This repository focusses on masked cross-device federated learning to enable the orchestration of machine learning in millions of low-power edge devices, such as smartphones or even cars. By doing this, we hope to also increase the pace and scope of adoption of federated learning in practice and especially allow the protection of end user data. All data remains in private local premises, whereby only encrypted AI models get automatically and asynchronously aggregated. Thus, we provide a solution to the AI privacy dilemma and bridge the often-existing gap between privacy and convenience. Imagine, for example, a voice assistant to learn new words directly on device level and sharing this knowledge with all other instances, without recording and collecting your voice input centrally. Or, think about search engine that learns to personalise search results without collecting your often sensitive search queries centrally… There are thousands of such use cases that right today still trade privacy for convenience. We think this shouldn’t be the case and we want to provide an alternative to overcome this dilemma.
Concretely, we provide developers with:
- App dev tools: An SDK to integrate federated learning into apps written in Dart or other languages of choice for mobile development, as well as frameworks like Flutter.
- Privacy via cross-device federated learning: Train your AI models locally on edge devices such as mobile phones, browsers, or even in cars. Federated learning automatically aggregates the local models into a global model. Thus, all insights inherent in the local models are captured, while the user data stays private on end devices.
- Security Privacy via homomorphic encryption: Aggregate models with the highest security and trust. Xayn’s masking protocol encrypts all models homomorphically. This enables you to aggregate encrypted local models into a global one – without having to decrypt local models at all. This protects private and even the most sensitive data.
Our framework for federated learning is not only a framework for machine learning as such. Rather, it supports the federation of machine learning that takes place on possibly heterogeneous devices and where use cases involve many such devices.
The programming language in which this framework is written should therefore give us strong support for the following:
- Runs "everywhere": the language should not require its own runtime and code should compile on a wide range of devices.
- Memory and concurrency safety: code that compiles should be both memory safe and free of data races.
- Secure communication: state of the art cryptography should be available in vetted implementations.
- Asynchronous communication: abstractions for asynchronous communication should exist that make federated learning scale.

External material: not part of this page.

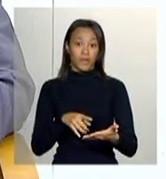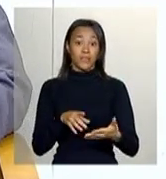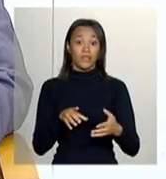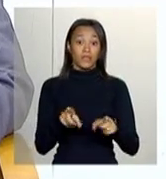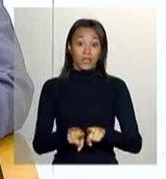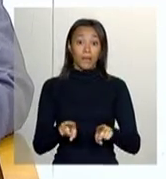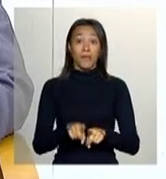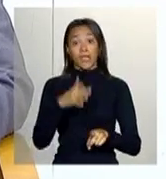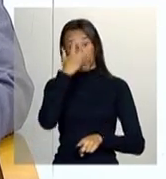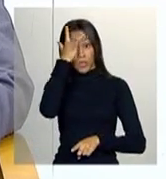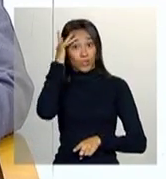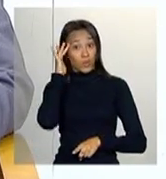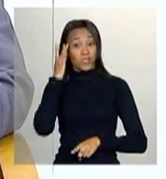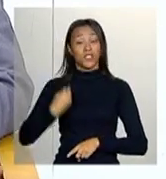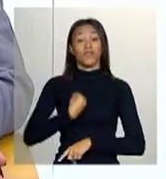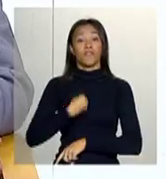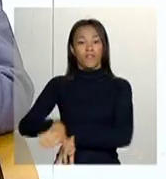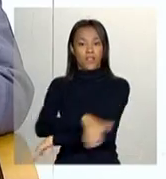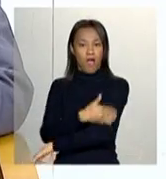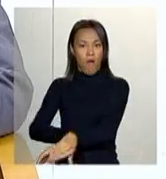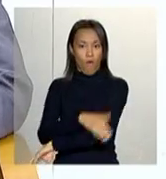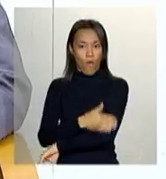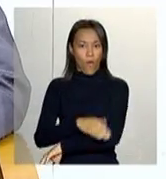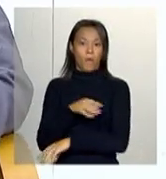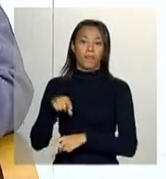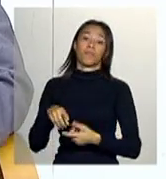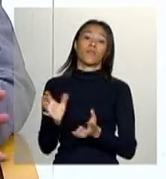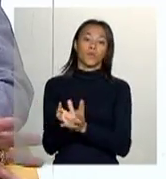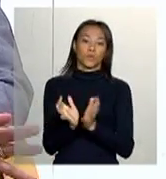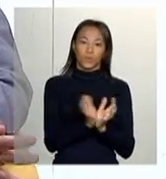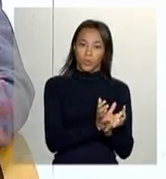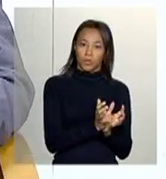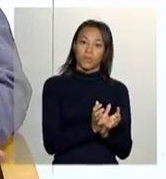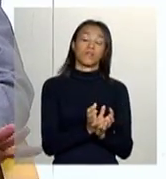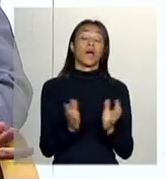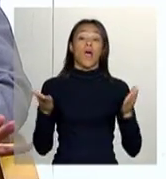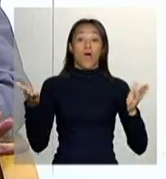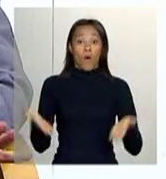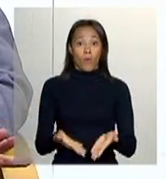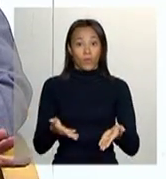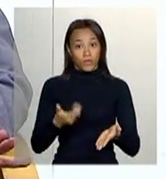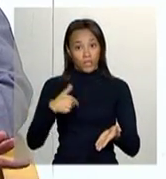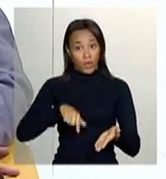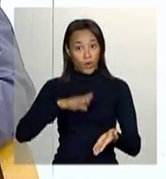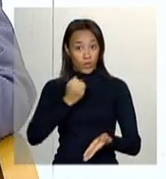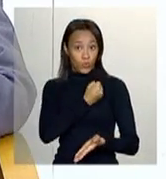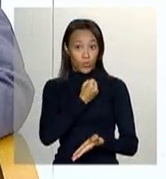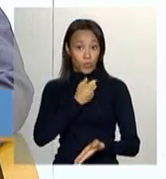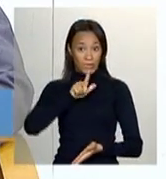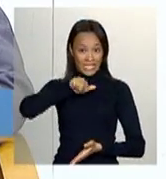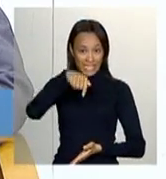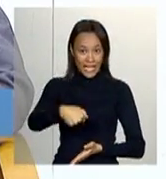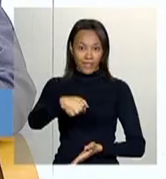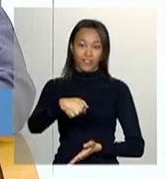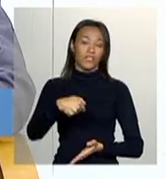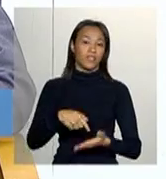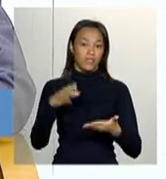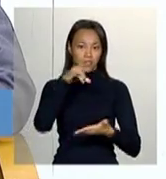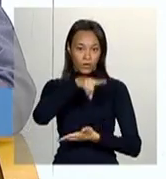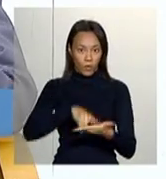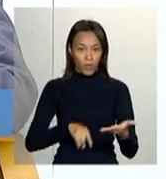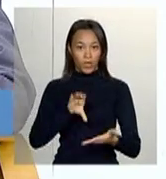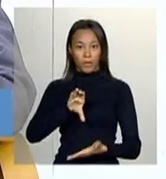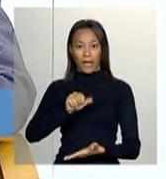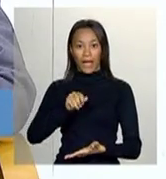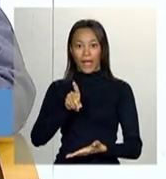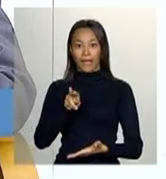as pessoas em situação de rua. Certo, eram esses três. Exatamente. Com a versão, assim que ela é a versão 7 do Cadastro Único, assim que ela entrou, ela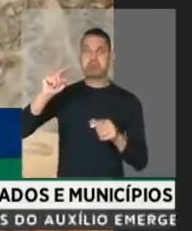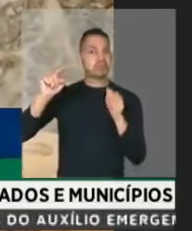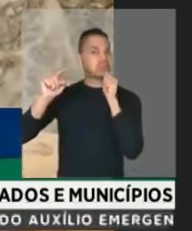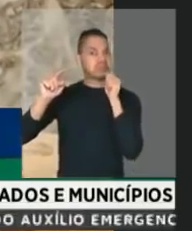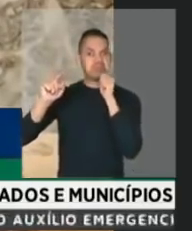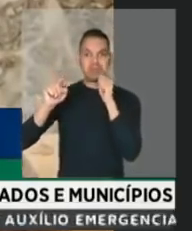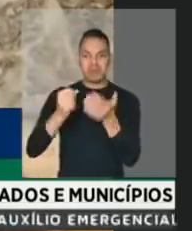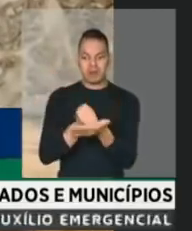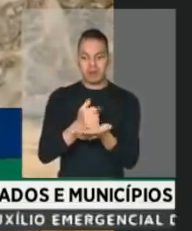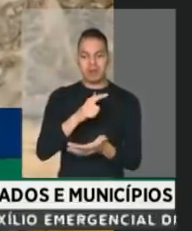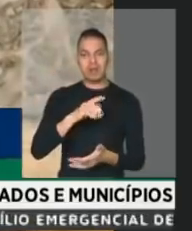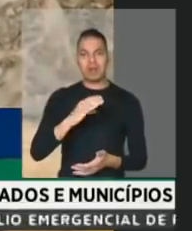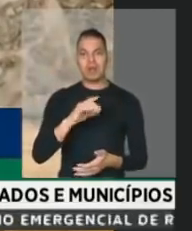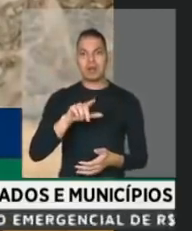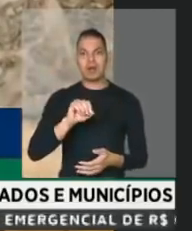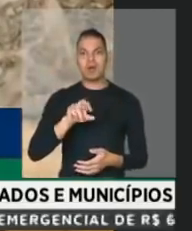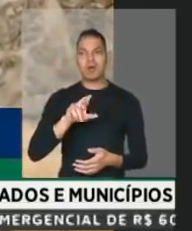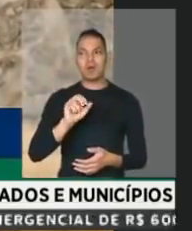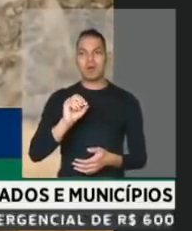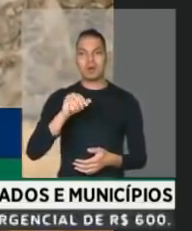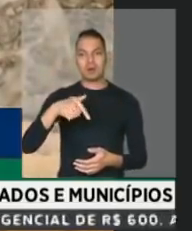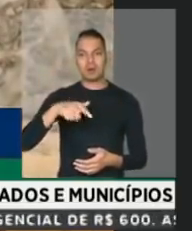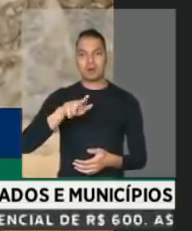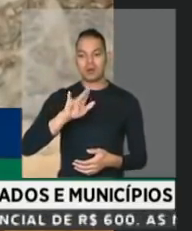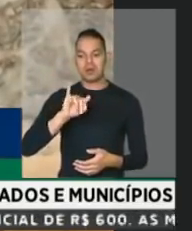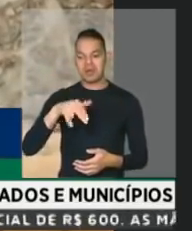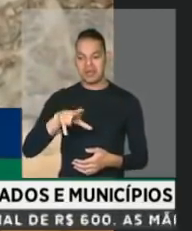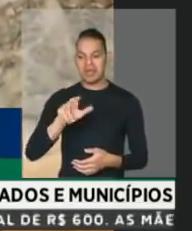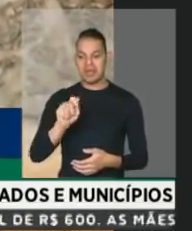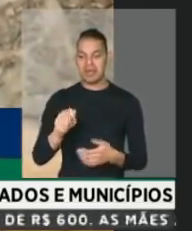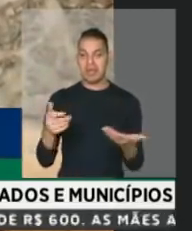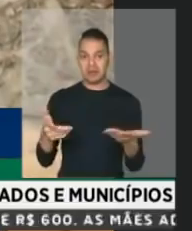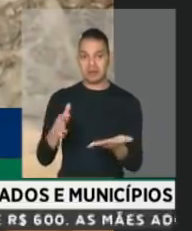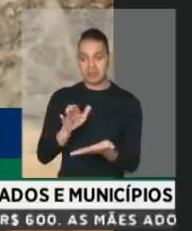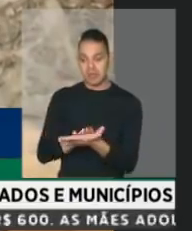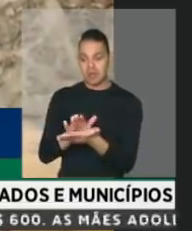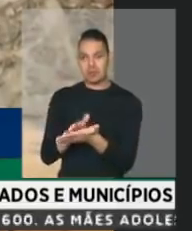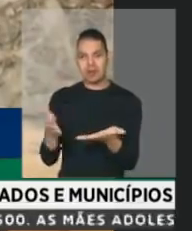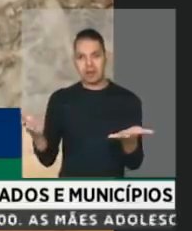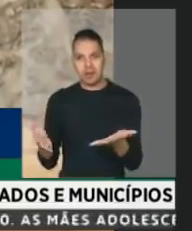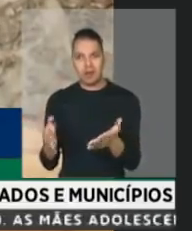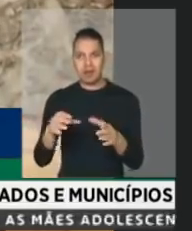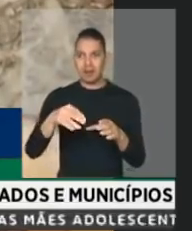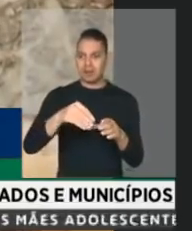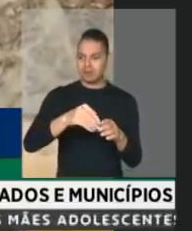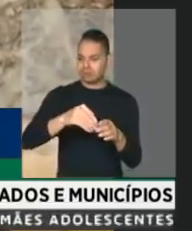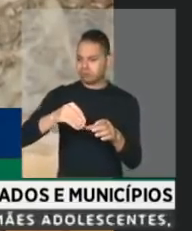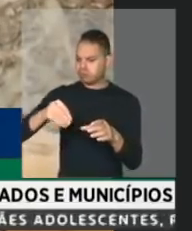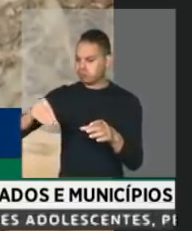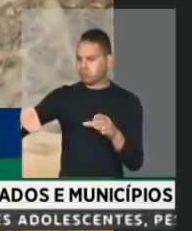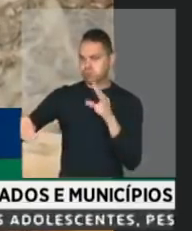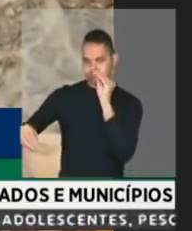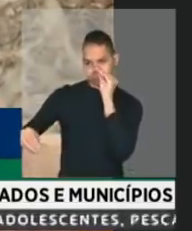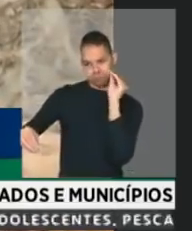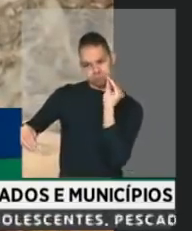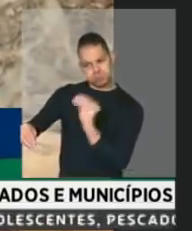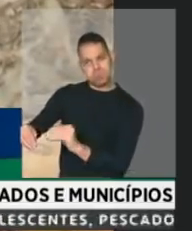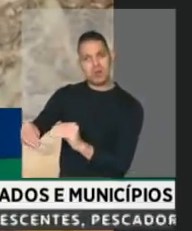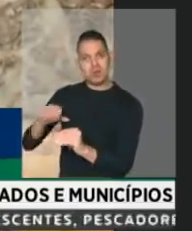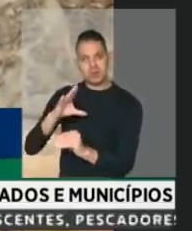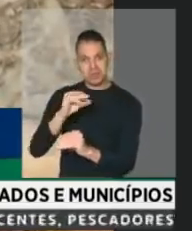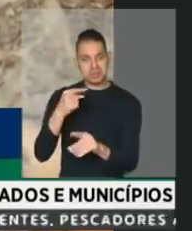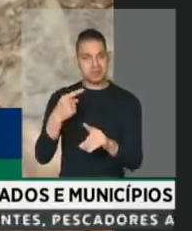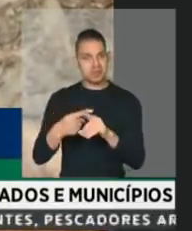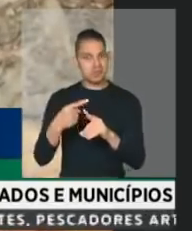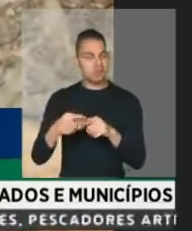cloroquina, que vossa excelência acaba de elogiar, está sendo hoje colocada de lado por uma série de cientistas pelos efeitos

- Fast and functional: the language should offer functional abstractions but also compile code into fast executables.
Rust is one of the very few choices of modern programming languages that meets these requirements:
- its concepts of Ownership and Borrowing make it both memory and thread-safe (hence avoiding many common concurrency issues).
- it has a strong and static type discipline and traits, which describe shareable functionality of a type.
- it is a modern systems programming language, with some functional style features such as pattern matching, closures and iterators.
- its idiomatic code compares favourably to idiomatic C in performance.
- it compiles to WASM and can therefore be applied natively in browser settings.
- it is widely deployable and doesn't necessarily depend on a runtime, unlike languages such as Java and their need for a virtual machine to run its code. Foreign Function Interfaces support calls from other languages/frameworks, including Dart, Python and Flutter.
- it compiles into LLVM, and so it can draw from the abundant tool suites for LLVM.